Gawande casually describes what partial-birth abortion entails. “The fetus is delivered feet first. To get the large head out, the doctor cuts open a hole at the base of the fetus’s skull and inserts tubing to suck out the brain, which collapses the skull. Often, but not always, the fetus is injected lethally beforehand.”

Gawande knows how normal people react to this monstrous procedure, and he has a ready answer for them. “If partial-birth abortion is too gruesome to allow, however, it is hard to see how other late abortions, especially D and Es [dilatation and evacuation], are any different.”

He’s right about that.

“About 80 percent of late-term abortions are done by D and E,” Gawande says. “A couple of days ahead, small, absorbent rods are put in the pregnant woman’s cervical opening to expand it gradually. Then, for the actual procedure, she—and the fetus—are given heavy sedation or general anesthesia. The doctor breaks her bag of water and drains out the fluid. The opening won’t let the fetus out whole. So the doctor uses metal tongs, physically crushes the head, and dismembers the fetus. The pieces are pulled out and counted to confirm that nothing was missed.”

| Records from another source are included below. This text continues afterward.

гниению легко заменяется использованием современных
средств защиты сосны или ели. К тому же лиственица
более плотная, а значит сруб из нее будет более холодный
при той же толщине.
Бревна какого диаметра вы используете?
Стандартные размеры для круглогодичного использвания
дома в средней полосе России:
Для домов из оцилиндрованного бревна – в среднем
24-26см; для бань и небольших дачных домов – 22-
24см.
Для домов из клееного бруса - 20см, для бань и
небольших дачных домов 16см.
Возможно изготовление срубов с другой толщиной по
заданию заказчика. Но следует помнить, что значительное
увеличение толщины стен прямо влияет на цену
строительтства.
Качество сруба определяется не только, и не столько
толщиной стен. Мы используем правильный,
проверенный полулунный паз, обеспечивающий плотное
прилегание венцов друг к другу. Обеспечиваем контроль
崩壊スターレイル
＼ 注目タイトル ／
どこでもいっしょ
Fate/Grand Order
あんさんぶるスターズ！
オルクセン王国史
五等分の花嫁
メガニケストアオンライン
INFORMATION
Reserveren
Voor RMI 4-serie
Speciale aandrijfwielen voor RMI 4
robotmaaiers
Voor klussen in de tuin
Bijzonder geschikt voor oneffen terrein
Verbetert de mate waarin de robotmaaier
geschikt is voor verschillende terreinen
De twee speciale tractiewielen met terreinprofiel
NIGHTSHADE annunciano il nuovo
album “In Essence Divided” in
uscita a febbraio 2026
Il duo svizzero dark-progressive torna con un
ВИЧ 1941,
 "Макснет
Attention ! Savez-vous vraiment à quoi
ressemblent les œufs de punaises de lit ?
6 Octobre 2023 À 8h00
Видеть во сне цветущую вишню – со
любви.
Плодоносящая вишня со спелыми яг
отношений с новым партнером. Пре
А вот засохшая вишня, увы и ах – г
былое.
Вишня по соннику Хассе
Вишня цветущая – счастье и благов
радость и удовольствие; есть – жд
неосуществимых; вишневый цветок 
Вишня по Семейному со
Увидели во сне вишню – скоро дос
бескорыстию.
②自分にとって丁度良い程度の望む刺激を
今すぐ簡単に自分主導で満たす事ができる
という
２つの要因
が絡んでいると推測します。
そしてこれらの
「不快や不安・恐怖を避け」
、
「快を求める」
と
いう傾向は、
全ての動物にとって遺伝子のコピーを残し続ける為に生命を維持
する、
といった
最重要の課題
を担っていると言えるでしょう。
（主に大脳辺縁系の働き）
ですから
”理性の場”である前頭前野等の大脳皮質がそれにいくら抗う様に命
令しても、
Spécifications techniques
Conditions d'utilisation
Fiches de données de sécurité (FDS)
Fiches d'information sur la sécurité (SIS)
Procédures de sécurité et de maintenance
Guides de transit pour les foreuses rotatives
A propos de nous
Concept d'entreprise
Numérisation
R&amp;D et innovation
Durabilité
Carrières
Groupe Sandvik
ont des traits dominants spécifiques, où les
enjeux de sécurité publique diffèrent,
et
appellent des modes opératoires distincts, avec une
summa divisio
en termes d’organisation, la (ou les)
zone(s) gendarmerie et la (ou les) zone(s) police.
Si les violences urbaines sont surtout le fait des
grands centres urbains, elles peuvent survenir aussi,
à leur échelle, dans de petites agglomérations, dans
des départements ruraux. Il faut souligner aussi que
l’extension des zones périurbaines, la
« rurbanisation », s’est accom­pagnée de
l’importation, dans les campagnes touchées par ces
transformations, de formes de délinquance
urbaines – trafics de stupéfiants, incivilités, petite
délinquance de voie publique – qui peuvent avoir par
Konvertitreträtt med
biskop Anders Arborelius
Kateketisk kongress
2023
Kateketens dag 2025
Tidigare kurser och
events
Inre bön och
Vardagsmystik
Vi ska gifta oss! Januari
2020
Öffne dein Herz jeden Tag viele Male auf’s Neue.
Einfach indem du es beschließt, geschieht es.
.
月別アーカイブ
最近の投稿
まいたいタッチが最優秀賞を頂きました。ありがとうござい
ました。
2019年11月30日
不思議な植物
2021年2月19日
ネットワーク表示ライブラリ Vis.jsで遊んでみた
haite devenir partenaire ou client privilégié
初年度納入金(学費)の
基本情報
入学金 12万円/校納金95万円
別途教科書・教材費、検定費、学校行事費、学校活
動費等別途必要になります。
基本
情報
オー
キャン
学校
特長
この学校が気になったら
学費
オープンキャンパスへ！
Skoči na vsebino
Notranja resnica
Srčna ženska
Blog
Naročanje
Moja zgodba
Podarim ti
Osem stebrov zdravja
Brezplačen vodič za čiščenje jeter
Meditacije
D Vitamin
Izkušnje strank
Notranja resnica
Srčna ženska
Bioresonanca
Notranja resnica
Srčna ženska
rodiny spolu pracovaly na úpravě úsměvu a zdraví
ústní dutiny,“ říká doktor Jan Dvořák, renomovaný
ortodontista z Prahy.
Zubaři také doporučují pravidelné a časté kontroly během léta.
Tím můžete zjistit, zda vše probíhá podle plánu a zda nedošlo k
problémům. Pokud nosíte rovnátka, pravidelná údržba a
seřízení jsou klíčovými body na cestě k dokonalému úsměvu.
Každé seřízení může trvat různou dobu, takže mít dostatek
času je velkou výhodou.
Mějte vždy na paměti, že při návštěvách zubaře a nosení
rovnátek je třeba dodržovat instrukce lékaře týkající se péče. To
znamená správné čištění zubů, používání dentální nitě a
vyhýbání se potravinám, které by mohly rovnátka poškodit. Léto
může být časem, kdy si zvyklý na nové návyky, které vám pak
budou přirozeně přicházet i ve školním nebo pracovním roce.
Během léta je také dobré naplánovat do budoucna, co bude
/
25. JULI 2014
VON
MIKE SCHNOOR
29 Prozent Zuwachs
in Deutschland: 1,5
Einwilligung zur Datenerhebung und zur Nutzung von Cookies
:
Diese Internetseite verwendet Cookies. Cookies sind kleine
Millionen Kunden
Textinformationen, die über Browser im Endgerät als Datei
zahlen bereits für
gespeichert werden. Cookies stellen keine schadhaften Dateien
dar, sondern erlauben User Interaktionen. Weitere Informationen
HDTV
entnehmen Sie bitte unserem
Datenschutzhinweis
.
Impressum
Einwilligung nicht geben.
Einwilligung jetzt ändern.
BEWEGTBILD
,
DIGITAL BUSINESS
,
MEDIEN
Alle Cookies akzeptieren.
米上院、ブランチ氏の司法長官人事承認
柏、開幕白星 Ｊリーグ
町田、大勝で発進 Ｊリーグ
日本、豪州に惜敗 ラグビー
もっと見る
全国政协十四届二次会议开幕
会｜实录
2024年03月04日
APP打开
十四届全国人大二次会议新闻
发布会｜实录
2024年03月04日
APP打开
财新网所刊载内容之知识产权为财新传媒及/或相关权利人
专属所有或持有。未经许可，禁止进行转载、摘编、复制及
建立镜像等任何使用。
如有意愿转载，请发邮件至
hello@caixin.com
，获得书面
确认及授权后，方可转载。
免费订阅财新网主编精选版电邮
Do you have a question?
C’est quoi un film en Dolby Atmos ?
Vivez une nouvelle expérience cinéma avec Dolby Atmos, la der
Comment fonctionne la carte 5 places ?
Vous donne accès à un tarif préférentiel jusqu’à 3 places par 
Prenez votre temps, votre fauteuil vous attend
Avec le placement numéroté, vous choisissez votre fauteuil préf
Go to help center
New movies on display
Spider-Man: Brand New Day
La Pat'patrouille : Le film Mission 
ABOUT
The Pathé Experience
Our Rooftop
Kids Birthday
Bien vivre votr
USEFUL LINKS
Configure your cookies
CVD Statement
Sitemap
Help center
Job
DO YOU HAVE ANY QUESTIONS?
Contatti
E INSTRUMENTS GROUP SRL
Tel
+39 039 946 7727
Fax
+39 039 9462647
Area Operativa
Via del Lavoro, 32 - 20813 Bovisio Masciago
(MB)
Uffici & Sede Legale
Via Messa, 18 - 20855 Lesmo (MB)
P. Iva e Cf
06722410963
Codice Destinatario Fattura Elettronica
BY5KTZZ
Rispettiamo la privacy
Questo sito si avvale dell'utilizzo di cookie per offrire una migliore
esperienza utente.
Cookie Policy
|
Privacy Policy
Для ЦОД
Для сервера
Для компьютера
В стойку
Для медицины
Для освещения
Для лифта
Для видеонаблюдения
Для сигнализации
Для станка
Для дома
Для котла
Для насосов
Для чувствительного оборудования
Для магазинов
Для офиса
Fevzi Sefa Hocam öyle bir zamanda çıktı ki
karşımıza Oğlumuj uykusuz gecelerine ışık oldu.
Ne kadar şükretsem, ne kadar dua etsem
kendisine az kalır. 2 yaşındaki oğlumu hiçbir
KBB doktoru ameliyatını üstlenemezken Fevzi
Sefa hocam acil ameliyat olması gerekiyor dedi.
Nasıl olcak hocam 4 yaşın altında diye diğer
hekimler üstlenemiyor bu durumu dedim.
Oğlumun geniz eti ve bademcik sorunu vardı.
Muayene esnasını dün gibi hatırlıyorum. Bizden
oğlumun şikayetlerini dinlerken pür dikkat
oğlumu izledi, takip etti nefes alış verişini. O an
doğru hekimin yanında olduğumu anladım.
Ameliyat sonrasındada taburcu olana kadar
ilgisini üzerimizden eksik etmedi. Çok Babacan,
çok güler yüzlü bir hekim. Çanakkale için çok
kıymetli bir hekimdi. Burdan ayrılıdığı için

Gawande speaks with clinical detachment about the most Nazi-like practices.

“What makes abortion disturbing is that the fetus is big now—like a fully formed child. Two of my obstetrician friends, both strongly pro-choice, told me that, even when it is a mother’s life at stake and abortion is absolutely necessary, doing the D and E feels ‘horrible.’ We imagine, as we look in the fetus’s eyes, that there is someone in there.”

We asked our email subscribers to contact Sen. Rubio showing their support for his opposition to Gawande. Regrettably, we stood virtually alone among activist organizations in doing so.